I have learned to expect the unexpected throughout chemo. I was only mildly nauseous this week, but I was completely exhausted most days. I had some weird arm pain and swelling going on which was bothersome. Still, I managed to run or run/walk all week. Tuesday and Wednesday I ran by myself.
On Thursday, I met up with a girl friend and really struggled to keep up for the first couple of miles. Eventually I was able to settle in and the run was enjoyable and therapeutic. On Friday, I met two of my ultra running girl friends for an easy run that just about killed me. I kept thinking I would feel better, and I never did. I felt like I was really gasping for air through the entire run. At one point, I stopped to walk up a hill, tripped and fell, cutting my finger open. Yes, I trip and fall when I walk.
I had planned to try a little longer run on Saturday with my friend who is training for a marathon. I went to bed feeling nervous about it, since I really struggled to finish 7-8 miles this week. Something happened on Saturday, though, and I felt pretty good. I felt comfortable the whole way and wasn't out of breath and struggling. My friend ran 20 and I finished 14 miles. I was very happy about doing my longest run since just prior to surgery in November. It seems crazy that in November I thought nothing of running for hours on end, and now I was not sure if I had 14 in me or not.

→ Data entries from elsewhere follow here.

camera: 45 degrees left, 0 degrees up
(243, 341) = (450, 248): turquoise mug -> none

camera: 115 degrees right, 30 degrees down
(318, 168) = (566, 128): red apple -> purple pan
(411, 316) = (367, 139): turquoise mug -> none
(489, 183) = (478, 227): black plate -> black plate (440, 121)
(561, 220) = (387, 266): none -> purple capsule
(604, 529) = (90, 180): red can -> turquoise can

Today Steve and I went out to run ten miles and I felt exhausted and breathless again. I never know what each day will bring, but I am learning to deal with the physical effects as they come.

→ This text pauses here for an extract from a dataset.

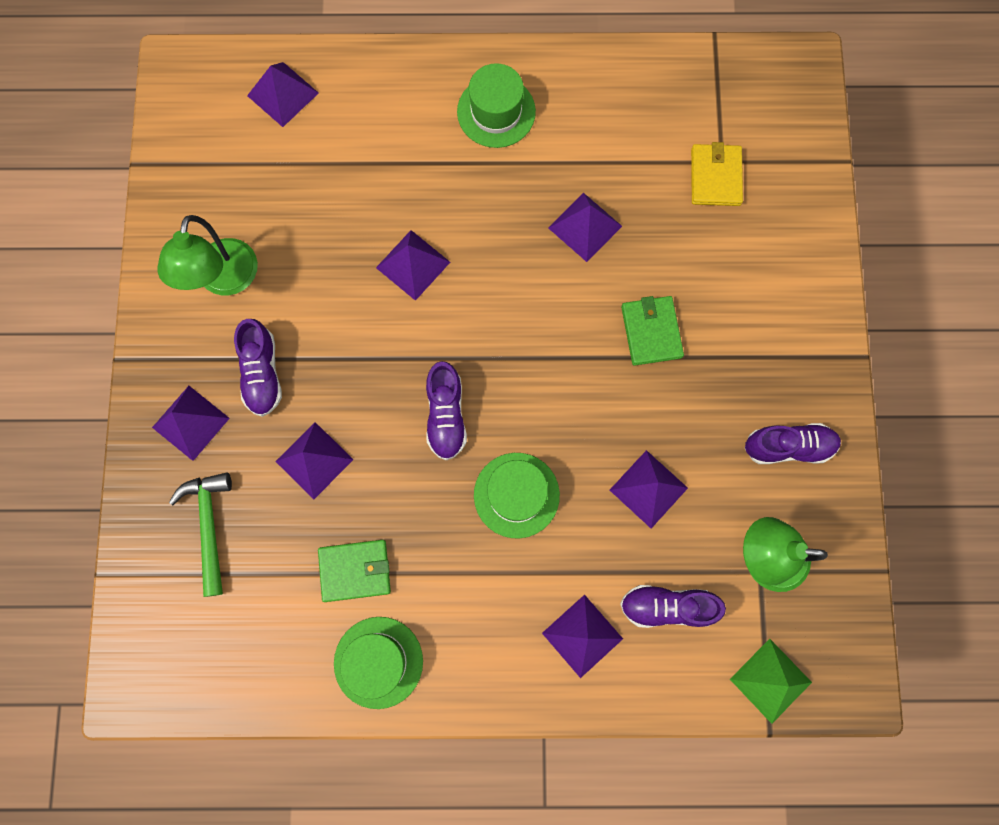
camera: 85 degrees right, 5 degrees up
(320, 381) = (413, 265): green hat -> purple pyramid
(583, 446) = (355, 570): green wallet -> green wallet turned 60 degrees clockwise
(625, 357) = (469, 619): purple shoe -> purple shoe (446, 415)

So now I have finished half of my chemo infusions. This week is an "off" week for me and I am looking forward to hopefully feeling more like myself. I still feel like I have a long way to go, but now I am beginning to think about life after chemotherapy. When I first started this adventure, it felt like it would continue forever. While going through treatments and making twice weekly visits to the cancer center, it is hard to think about a whole lot other than just making it through each day and taking care of my family. Cancer takes over a lot of time, physical and emotional energy. Now I am starting to think, "What's next?" Just thinking about the future and possibilities is exciting and exhilarating and also a little scary. I am looking forward to moving on and moving forward, and of course, planning my next race!